Health information can be misleading for many reasons. You cannot always rely on the popular sources of health advice, such as the media, family and friends. Even health professionals are not always well informed about the benefits and harms of tests and treatments. Sometimes new health interventions are introduced before their benefits and harms have been properly established. Conversely, years may pass before tests and treatments of proven benefit become widely used.

This book aims to help you become more informed about your health care and health decisions. It will equip you with some simple tools for distinguishing between reliable and unreliable health advice.

It is not intended to be used as a do-it-yourself guide to becoming your own doctor. We hope instead that it will encourage you to work in partnership with health professionals, whether you are seeing a doctor, psychologist or naturopath.

Chapter 2: Be Sceptical

What has not been examined impartially has not been well examined. Scepticism is therefore the first step towards truth.
(Denis Diderot, Pensee Philosophique)


Many people are more gullible than they realise. Becoming a critical thinker and more aware of your own biases and decision-making processes may help you to make better health decisions. This chapter reveals some of the tricks that marketers and advertisers use to promote products. Just because something works on rats or on cells in a laboratory test tube or for a celebrity does not mean it will improve your health. Nor should you believe everything that is reported in the media about health. What you need is reliable evidence proving that a product works in humans. The evidence should also be relevant to your needs and situation.

Chapter 3: Bad evidence

I'm always certain about things that are a matter of opinion.
(Charlie Brown, Modern Philosopher)


There are many factors to consider when assessing research findings. When a study shows that two health events or characteristics occur together, this does not necessarily mean that one causes the other. Nor can you assume that one person’s experience with a treatment or illness will have any relevance for other people. Even if someone makes a miraculous recovery after a certain treatment, you cannot assume that the treatment deserves the credit. Many problems get better on their own and it is impossible to know whether a treatment ‘worked’ unless you know what would have happenedwithout that treatment. The placebo effect is powerful, and people often report an improvement on almost any therapy, even a placebo (a biologically inactive intervention). Screening tests that detect diseases early are not always beneficial as they can lead to people living more years with disease rather than leading longer lives. Randomised controlled trials - where subjects are randomly allocated to various interventions or a placebo - help address many of these problematic issues.

--*--

→ **EXERCISES**:
A. Based on the passage on health advice, is each statement true? Answer yes or no for each, and quote the words that decide it.
(i) The book is meant to serve as a do-it-yourself guide to becoming your own doctor.
(ii) Health professionals are always well informed about the benefits and harms of tests and treatments.
(iii) People often report an improvement even on a placebo.
B. List every kind of health professional that the passage on health advice names as someone a reader might be seeing.
C. Write the next part of the passage on health advice, beginning after its final sentence about randomised controlled trials.

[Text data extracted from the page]
--*--

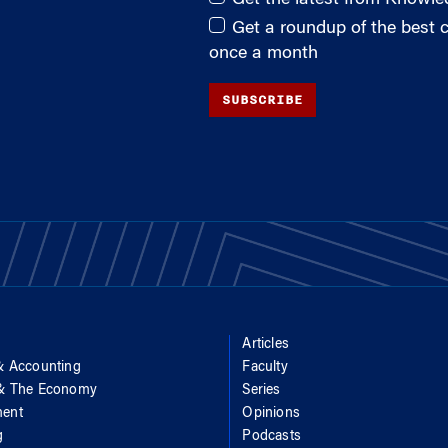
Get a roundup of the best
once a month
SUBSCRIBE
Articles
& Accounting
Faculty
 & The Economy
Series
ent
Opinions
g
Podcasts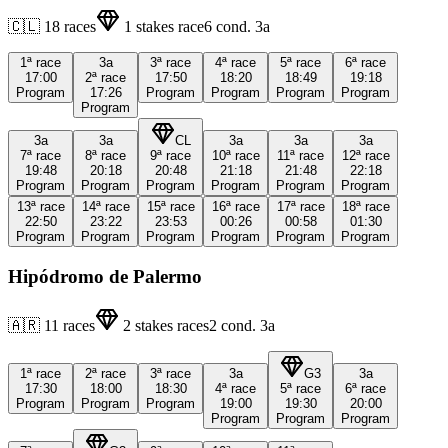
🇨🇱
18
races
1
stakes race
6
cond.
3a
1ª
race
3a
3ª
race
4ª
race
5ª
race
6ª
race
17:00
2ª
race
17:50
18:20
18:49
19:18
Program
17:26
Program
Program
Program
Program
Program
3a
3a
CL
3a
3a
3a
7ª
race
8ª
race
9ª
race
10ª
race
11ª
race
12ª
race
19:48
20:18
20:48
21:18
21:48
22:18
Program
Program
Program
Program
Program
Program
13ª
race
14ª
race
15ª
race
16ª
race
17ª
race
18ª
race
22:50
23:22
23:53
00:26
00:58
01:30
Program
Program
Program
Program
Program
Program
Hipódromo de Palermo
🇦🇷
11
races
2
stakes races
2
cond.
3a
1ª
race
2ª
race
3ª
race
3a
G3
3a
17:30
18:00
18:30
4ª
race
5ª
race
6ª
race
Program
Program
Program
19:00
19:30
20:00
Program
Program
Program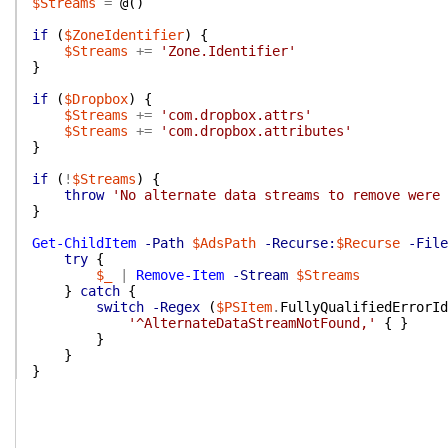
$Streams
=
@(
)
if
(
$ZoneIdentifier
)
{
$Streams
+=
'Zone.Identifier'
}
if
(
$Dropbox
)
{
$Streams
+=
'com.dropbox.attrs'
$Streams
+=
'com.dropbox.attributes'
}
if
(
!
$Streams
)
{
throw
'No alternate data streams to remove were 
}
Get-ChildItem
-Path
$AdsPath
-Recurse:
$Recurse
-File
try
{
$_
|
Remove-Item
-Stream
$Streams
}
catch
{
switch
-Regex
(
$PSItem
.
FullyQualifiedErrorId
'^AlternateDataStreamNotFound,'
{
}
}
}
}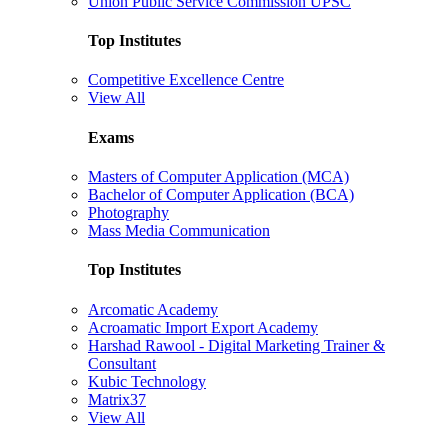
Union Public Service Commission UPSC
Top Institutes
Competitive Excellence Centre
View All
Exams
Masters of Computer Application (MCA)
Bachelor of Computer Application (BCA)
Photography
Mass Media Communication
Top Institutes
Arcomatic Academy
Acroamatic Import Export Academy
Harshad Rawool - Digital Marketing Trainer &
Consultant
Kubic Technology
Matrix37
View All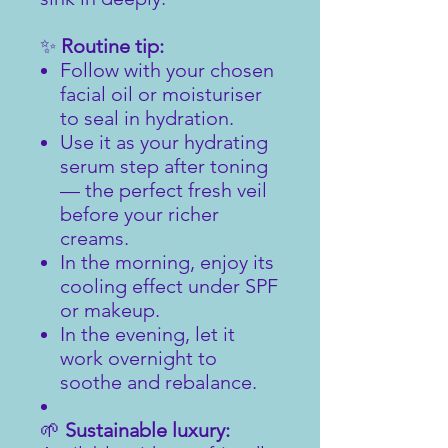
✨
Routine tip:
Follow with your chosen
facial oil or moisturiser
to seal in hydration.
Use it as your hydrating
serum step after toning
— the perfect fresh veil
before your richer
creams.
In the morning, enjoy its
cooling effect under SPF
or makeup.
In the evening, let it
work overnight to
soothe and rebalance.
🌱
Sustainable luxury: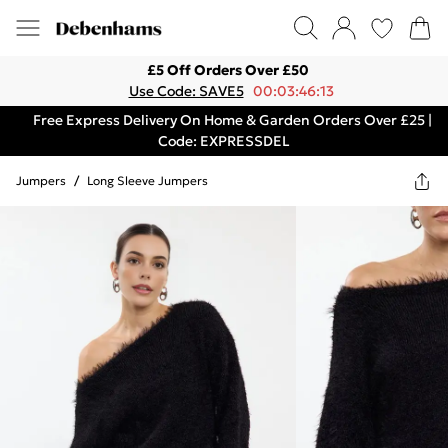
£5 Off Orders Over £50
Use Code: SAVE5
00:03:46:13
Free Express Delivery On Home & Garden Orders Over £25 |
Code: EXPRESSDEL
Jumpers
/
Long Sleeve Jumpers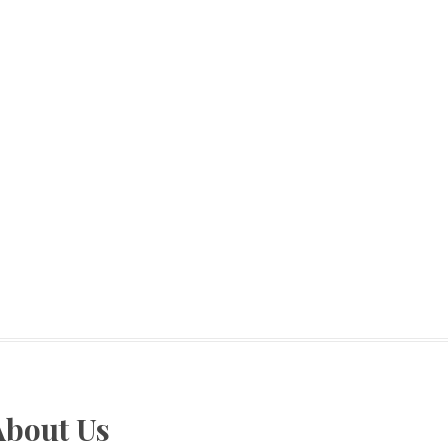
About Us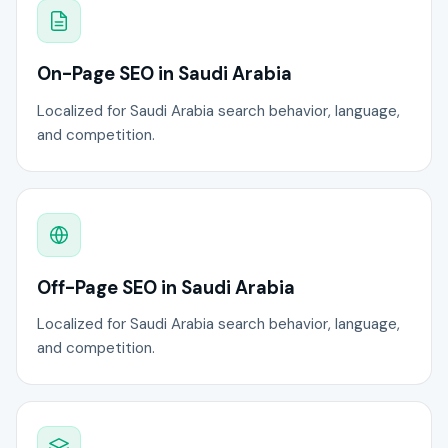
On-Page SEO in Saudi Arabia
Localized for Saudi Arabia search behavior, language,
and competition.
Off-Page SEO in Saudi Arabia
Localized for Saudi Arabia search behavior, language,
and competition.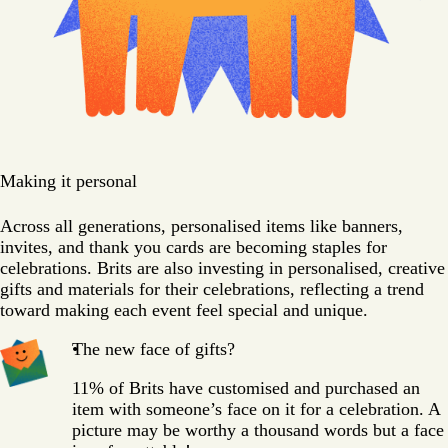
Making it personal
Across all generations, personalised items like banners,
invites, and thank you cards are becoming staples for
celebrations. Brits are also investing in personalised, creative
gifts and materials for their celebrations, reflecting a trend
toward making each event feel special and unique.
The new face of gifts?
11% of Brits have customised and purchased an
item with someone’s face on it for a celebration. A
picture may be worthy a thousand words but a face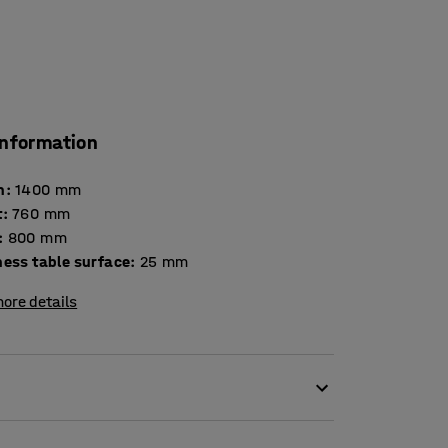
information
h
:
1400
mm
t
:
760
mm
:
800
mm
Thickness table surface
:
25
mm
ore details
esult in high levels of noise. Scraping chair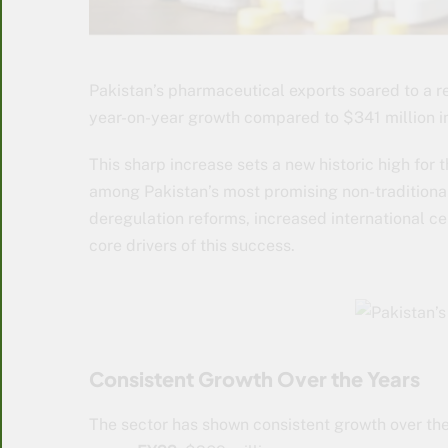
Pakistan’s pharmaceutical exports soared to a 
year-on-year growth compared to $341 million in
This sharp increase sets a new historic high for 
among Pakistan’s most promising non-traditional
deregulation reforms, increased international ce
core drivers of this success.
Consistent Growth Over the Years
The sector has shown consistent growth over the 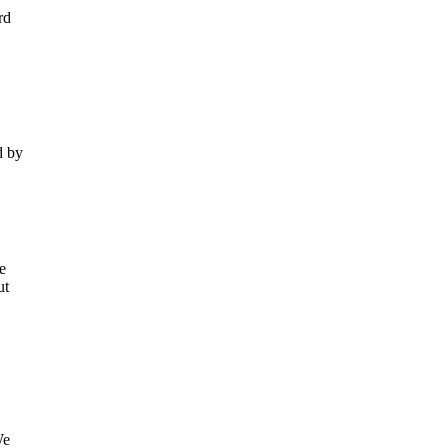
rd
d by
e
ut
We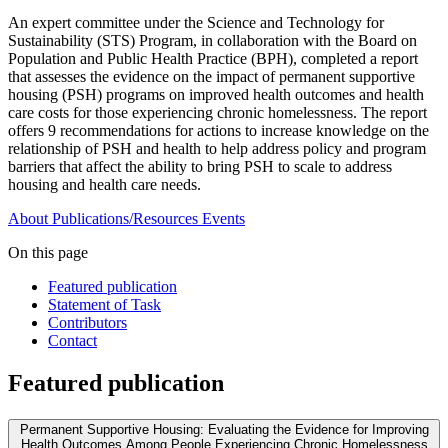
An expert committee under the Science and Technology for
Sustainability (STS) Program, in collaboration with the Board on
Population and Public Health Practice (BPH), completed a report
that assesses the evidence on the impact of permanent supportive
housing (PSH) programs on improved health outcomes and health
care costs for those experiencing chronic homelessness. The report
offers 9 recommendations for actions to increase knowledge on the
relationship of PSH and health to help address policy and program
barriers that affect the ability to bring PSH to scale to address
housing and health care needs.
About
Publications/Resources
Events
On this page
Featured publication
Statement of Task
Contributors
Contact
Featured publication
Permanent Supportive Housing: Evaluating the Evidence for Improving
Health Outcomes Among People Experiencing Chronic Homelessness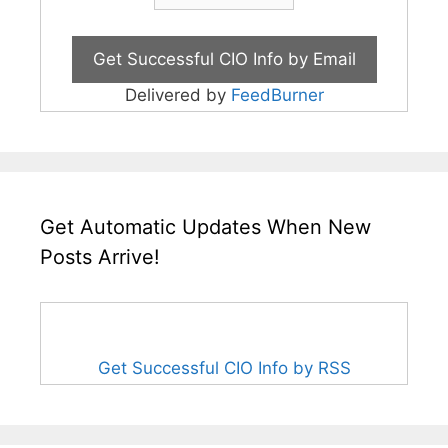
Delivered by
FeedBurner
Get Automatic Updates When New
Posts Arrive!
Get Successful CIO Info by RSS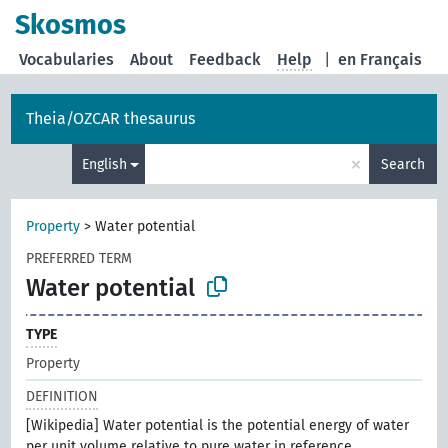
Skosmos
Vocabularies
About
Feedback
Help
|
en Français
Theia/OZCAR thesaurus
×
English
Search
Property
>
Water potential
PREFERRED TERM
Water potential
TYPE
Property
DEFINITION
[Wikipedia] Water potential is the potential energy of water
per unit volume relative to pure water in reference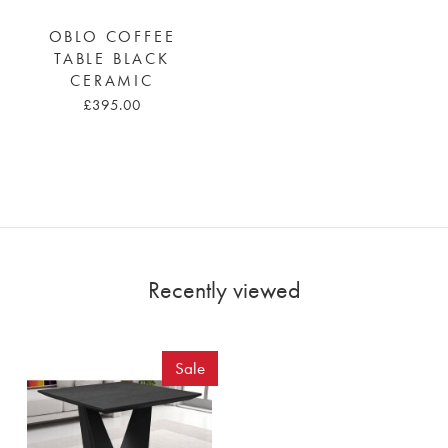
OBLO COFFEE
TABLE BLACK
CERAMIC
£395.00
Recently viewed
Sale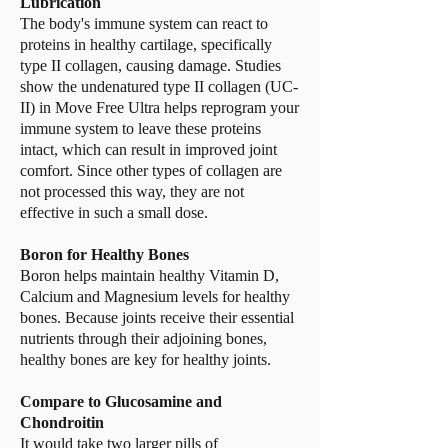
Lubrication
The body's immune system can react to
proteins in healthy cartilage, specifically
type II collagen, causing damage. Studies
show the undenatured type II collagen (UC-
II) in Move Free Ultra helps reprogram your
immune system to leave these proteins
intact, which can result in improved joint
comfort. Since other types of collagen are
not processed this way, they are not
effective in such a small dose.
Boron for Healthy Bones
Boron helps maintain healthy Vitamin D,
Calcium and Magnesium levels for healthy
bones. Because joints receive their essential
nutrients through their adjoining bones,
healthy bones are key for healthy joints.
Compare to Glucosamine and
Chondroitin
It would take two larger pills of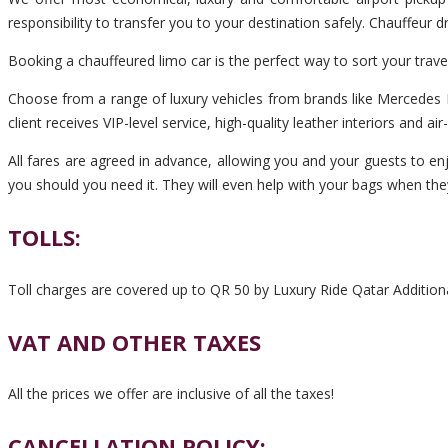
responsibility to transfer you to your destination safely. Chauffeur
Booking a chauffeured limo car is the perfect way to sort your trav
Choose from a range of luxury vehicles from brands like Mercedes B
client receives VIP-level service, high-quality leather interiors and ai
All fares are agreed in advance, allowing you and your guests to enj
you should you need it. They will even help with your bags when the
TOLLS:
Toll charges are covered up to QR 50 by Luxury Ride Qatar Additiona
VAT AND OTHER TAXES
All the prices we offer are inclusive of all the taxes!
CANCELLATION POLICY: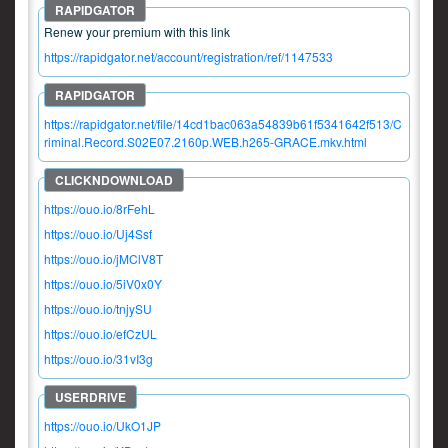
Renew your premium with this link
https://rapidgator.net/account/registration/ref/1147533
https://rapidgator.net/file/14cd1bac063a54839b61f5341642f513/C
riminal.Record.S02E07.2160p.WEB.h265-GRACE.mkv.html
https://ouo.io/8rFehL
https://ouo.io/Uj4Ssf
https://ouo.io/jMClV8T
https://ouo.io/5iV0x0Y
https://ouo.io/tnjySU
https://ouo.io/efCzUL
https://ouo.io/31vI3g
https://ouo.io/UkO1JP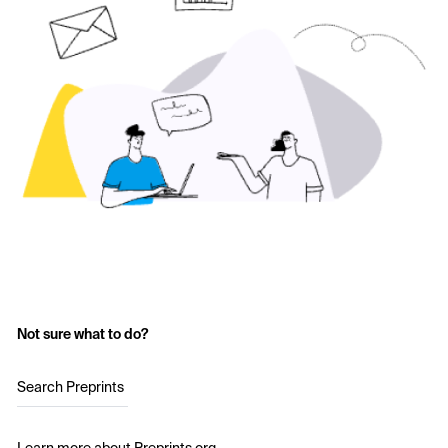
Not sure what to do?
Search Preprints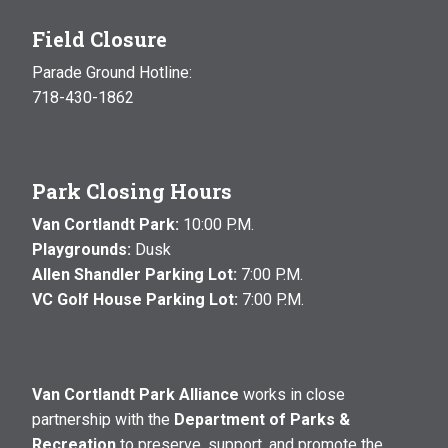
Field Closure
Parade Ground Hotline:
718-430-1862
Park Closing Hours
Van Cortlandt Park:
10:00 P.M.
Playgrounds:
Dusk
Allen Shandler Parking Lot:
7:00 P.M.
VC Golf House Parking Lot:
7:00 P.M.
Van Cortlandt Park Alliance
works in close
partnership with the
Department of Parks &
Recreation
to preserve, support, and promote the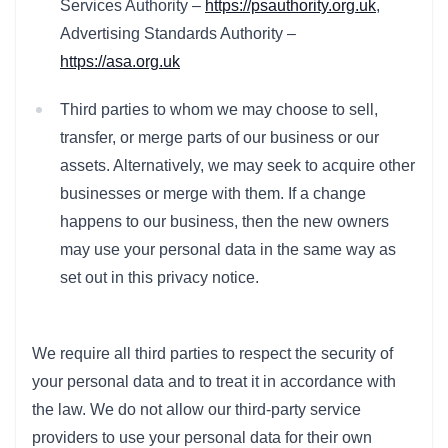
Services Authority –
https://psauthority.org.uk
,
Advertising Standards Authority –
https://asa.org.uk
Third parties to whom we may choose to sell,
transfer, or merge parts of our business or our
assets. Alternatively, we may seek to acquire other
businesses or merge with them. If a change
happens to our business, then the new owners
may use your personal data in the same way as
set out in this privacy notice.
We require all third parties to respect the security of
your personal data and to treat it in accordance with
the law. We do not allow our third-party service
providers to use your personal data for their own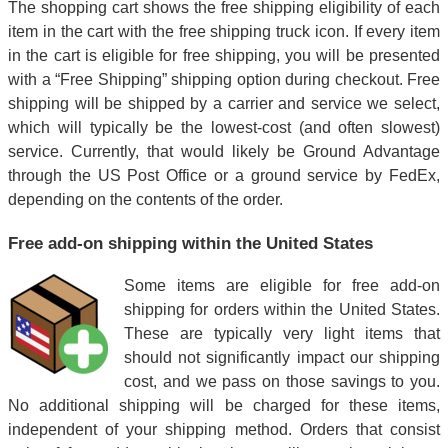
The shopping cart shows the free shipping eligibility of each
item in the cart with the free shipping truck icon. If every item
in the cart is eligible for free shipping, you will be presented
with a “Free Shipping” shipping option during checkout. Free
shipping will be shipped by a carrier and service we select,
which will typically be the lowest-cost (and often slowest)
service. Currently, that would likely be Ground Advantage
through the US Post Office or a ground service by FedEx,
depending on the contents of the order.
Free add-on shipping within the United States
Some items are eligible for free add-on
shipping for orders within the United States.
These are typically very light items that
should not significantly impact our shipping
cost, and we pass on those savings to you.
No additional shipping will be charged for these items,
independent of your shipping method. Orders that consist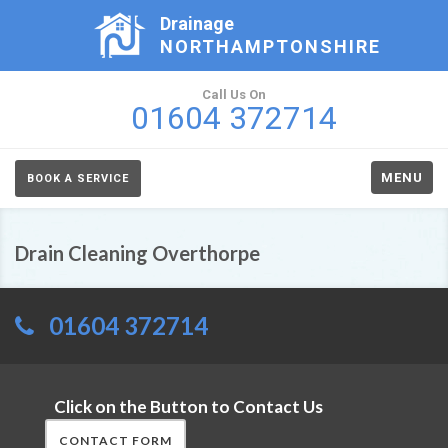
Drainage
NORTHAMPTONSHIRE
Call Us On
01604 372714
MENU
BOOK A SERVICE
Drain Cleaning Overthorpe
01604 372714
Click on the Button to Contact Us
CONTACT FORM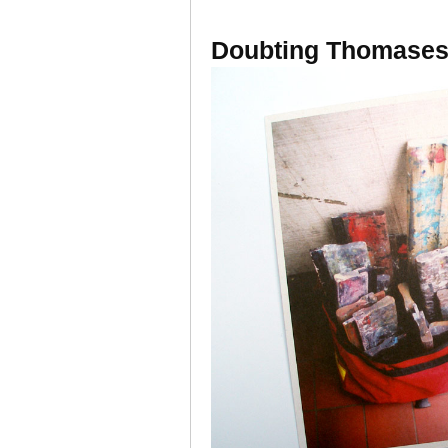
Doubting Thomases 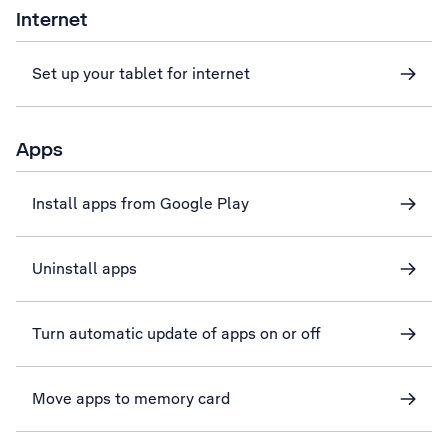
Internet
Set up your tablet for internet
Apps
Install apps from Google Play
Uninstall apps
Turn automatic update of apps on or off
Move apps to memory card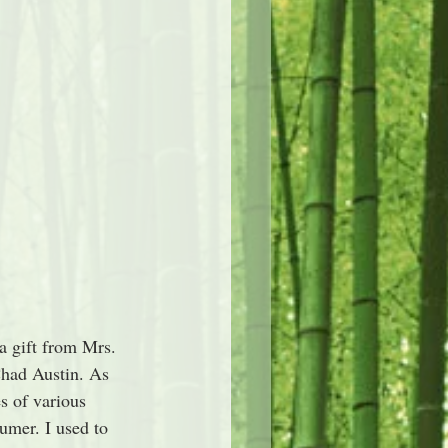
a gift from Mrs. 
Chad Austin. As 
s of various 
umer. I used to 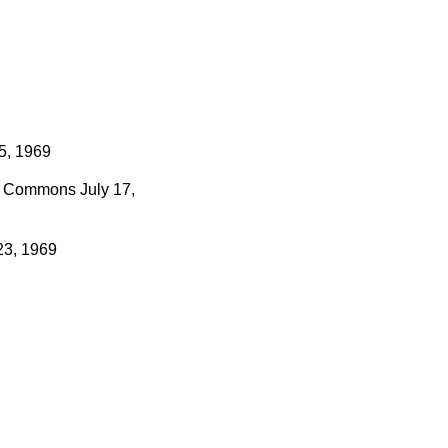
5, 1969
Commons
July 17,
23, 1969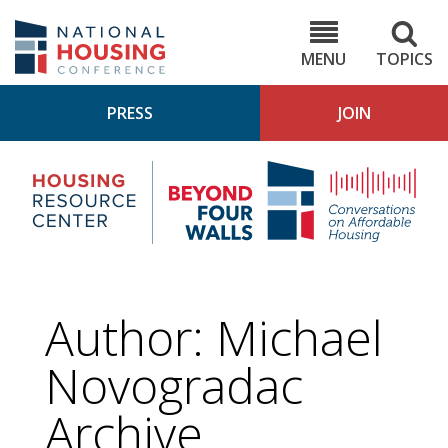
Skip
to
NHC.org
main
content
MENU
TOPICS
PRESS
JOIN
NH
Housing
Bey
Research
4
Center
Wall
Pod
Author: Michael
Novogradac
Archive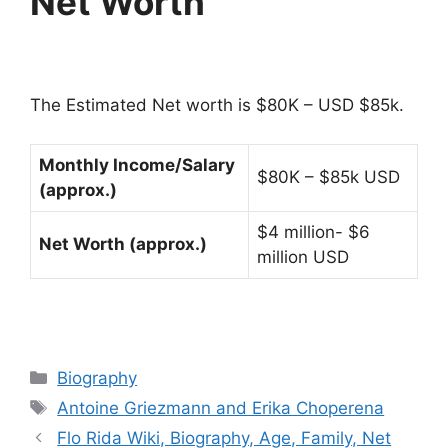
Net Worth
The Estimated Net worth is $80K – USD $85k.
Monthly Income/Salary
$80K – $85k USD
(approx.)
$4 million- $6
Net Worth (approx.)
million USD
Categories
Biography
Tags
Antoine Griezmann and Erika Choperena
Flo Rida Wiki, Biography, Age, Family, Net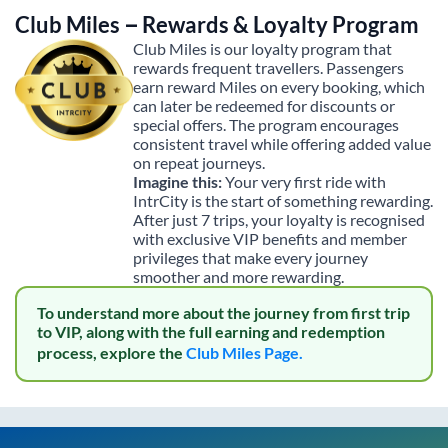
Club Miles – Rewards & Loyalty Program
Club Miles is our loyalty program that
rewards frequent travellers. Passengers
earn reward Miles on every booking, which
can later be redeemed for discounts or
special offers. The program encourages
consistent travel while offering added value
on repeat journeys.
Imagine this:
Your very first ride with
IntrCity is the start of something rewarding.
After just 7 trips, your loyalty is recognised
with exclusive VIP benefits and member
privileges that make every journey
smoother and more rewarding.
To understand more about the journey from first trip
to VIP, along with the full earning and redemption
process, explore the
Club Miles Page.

--*--

→ **ANSWER LIST**:
A.
(i) No: "It is not intended to be used as a do-it-yourself guide to becoming your own doctor."
(ii) No: "Even health professionals are not always well informed about the benefits and harms of tests and treatments."
(iii) Yes: "people often report an improvement on almost any therapy, even a placebo"

B. doctor, psychologist, naturopath

C.
Chapter 4: Do not always rely on the experts

Medicine is indeed in the middle of an intellectual revolution. Methods of reasoning and problem solving that might have worked well in the past are not sufficient to handle today’s problems. (David Eddy, Medicine, Money and Mathematics)

Many people make the mistake of assuming that experts always get it right. But health care is so complex, with an ever-expanding array of treatments and research findings, that it is impossible for any one expert to stay abreast of all the latest developments. Even those who specialise in a particular field can find this difficult. Traditionally, many experts have based their opinions on unreliable sources - such as advertisements and the opinions of other experts - rather than the results of good-quality studies. To obtain the best possible health care for your needs requires a mix of things, including your practitioner’s clinical skills, the best evidence from the research literature, and a sound understanding of your own preferences based on the chance of benefits and harms from any intervention.